====== DATA DITAMPILKAN ======

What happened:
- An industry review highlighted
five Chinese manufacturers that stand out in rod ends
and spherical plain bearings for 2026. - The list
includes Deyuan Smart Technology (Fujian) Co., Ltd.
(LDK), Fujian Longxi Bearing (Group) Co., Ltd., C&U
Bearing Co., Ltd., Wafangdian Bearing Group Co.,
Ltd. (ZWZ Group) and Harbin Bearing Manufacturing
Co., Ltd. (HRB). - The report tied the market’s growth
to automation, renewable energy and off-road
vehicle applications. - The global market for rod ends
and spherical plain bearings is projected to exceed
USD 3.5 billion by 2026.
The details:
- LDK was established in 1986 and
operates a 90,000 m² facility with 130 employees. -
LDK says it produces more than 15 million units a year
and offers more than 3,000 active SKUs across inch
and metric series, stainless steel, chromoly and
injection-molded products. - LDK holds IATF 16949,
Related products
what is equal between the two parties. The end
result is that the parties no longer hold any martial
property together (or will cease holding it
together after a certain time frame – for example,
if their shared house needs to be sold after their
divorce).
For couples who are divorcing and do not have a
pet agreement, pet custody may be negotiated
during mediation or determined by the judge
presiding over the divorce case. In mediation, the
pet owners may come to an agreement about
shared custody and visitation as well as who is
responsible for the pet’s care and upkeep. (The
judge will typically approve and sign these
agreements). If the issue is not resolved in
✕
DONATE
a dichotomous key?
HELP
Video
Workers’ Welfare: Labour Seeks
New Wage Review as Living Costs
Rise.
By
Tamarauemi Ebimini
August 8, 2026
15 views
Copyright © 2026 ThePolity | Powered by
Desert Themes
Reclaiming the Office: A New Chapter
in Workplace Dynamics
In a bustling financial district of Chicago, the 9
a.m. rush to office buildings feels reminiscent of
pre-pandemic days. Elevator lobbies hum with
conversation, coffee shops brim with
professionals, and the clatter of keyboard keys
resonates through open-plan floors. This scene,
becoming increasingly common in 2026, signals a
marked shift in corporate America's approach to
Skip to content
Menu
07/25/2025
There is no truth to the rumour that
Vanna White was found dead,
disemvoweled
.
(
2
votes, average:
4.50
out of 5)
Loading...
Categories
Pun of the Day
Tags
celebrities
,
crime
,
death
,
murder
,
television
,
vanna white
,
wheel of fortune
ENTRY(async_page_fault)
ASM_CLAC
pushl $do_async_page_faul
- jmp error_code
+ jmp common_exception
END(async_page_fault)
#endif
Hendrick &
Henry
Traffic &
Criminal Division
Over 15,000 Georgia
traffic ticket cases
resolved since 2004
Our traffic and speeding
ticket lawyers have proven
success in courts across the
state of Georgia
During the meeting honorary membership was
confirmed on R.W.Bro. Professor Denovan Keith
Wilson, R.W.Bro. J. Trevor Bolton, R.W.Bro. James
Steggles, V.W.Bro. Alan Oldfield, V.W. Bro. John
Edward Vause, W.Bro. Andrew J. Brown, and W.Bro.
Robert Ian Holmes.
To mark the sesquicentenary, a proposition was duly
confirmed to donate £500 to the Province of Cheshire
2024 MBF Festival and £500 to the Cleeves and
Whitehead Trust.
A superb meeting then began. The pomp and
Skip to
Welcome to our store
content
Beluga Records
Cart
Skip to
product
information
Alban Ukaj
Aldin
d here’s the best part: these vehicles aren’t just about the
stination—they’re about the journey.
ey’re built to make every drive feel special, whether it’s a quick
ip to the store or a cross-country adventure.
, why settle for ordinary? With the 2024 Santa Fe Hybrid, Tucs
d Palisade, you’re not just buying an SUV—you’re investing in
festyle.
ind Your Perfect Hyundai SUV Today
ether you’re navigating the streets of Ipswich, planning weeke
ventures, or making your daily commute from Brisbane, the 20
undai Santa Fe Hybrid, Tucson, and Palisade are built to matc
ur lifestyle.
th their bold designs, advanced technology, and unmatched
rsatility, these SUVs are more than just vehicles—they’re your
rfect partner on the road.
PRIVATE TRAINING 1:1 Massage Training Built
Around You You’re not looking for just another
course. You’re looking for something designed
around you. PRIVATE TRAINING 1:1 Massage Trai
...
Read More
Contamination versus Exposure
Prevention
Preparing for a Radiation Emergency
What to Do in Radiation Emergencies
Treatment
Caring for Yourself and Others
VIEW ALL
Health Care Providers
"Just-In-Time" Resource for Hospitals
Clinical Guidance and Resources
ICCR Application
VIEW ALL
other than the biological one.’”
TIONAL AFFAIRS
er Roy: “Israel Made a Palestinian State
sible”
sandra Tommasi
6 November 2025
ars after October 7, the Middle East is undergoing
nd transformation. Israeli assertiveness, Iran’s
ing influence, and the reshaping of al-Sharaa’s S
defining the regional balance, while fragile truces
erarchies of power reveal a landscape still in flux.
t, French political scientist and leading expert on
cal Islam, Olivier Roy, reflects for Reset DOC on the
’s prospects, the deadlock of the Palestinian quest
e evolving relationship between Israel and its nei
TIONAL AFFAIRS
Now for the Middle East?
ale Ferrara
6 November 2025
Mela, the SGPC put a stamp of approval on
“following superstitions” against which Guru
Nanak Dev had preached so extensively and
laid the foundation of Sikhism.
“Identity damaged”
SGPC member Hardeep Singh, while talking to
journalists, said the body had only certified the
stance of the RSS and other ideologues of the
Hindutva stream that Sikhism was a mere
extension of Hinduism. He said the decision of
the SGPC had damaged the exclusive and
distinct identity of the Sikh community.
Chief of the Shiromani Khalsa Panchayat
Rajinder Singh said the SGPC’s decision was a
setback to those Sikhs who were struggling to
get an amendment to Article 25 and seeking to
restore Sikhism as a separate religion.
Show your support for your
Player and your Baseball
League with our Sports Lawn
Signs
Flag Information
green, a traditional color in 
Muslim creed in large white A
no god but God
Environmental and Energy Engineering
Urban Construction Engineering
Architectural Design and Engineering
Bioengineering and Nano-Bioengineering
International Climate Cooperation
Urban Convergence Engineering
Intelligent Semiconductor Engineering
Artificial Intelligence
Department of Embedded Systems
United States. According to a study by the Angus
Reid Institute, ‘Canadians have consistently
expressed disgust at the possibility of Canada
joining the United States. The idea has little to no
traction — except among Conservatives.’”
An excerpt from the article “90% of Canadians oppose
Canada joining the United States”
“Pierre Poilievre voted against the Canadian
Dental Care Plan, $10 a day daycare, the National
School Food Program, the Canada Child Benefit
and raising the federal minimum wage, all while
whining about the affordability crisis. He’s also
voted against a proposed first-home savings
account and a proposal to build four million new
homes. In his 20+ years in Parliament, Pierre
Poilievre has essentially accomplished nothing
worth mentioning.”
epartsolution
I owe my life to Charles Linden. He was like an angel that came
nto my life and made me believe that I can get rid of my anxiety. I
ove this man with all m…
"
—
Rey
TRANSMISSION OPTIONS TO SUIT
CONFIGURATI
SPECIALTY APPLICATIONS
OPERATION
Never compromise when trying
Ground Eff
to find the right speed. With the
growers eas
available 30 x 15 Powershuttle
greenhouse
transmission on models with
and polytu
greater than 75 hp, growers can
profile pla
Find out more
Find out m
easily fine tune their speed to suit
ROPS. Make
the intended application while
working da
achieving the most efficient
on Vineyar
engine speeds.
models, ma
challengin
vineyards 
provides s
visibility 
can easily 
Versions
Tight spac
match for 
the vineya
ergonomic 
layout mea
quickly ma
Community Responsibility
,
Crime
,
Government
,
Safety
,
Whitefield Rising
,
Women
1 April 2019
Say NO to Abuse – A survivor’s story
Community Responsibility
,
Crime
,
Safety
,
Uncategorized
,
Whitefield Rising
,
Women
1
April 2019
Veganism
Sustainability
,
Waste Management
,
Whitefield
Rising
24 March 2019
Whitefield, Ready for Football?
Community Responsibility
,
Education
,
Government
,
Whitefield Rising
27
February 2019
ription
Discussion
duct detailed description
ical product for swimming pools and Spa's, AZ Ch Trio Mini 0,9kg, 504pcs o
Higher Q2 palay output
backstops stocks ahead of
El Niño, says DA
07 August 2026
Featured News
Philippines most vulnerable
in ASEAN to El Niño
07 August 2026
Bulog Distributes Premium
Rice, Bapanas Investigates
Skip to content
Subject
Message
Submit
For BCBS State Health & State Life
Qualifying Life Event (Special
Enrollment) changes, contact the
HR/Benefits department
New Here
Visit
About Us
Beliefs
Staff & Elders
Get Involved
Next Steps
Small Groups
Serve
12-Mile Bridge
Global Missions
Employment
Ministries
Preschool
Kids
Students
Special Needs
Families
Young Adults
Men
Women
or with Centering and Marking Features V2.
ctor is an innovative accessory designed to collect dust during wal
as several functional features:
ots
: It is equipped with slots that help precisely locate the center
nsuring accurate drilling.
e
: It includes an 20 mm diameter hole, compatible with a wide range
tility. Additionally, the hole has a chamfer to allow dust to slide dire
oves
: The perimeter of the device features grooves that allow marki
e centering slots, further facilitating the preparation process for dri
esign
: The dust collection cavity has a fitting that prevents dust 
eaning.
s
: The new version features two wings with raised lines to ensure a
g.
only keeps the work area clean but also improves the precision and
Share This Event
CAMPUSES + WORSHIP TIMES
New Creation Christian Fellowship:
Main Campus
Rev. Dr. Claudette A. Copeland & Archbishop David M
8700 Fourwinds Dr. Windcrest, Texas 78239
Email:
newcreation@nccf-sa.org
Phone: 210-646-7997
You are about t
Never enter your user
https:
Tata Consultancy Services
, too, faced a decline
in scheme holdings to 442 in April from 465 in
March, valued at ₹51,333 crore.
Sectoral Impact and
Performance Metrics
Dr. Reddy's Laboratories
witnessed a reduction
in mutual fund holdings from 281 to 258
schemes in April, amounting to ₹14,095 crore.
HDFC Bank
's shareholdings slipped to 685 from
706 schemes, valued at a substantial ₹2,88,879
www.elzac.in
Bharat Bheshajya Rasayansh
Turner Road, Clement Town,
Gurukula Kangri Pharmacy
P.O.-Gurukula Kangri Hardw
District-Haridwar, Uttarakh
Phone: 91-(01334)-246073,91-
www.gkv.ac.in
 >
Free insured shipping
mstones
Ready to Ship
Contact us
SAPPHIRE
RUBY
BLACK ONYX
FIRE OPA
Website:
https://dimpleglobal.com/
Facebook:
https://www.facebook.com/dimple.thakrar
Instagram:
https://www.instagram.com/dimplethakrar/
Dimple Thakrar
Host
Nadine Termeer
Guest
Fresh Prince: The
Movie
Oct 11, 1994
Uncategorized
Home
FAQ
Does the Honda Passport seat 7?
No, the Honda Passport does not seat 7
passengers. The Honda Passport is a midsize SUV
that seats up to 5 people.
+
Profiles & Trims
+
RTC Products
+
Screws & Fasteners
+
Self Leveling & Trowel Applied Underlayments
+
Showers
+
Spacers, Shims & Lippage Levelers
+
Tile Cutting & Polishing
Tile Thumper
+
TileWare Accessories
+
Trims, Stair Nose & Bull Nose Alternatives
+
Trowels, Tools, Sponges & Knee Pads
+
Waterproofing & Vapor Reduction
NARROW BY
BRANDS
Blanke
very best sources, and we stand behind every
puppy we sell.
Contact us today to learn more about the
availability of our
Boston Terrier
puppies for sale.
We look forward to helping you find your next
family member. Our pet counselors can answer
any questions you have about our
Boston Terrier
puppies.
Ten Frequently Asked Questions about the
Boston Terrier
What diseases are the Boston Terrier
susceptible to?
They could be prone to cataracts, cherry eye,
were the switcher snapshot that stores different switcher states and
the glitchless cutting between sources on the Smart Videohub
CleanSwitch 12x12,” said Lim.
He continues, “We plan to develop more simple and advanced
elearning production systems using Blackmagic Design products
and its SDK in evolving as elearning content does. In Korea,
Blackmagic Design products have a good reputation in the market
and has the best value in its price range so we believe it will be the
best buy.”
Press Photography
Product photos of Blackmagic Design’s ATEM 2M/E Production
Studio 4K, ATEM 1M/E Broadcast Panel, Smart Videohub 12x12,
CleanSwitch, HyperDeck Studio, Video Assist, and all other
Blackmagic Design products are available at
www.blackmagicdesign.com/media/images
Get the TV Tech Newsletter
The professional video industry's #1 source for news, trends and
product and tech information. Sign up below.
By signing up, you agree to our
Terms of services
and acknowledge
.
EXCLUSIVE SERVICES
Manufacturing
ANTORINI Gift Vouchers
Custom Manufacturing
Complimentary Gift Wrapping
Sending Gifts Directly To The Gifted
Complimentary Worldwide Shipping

======

Tuliskan ulang kata demi kata baris-baris mulai dari awal data hingga baris yang memuat "vehicle applications. - The", dengan baris terakhir tersebut ikut disertakan.

> _JAWABAN LATIHAN_
What happened:
- An industry review highlighted
five Chinese manufacturers that stand out in rod ends
and spherical plain bearings for 2026. - The list
includes Deyuan Smart Technology (Fujian) Co., Ltd.
(LDK), Fujian Longxi Bearing (Group) Co., Ltd., C&U
Bearing Co., Ltd., Wafangdian Bearing Group Co.,
Ltd. (ZWZ Group) and Harbin Bearing Manufacturing
Co., Ltd. (HRB). - The report tied the market’s growth
to automation, renewable energy and off-road
vehicle applications. - The global market for rod ends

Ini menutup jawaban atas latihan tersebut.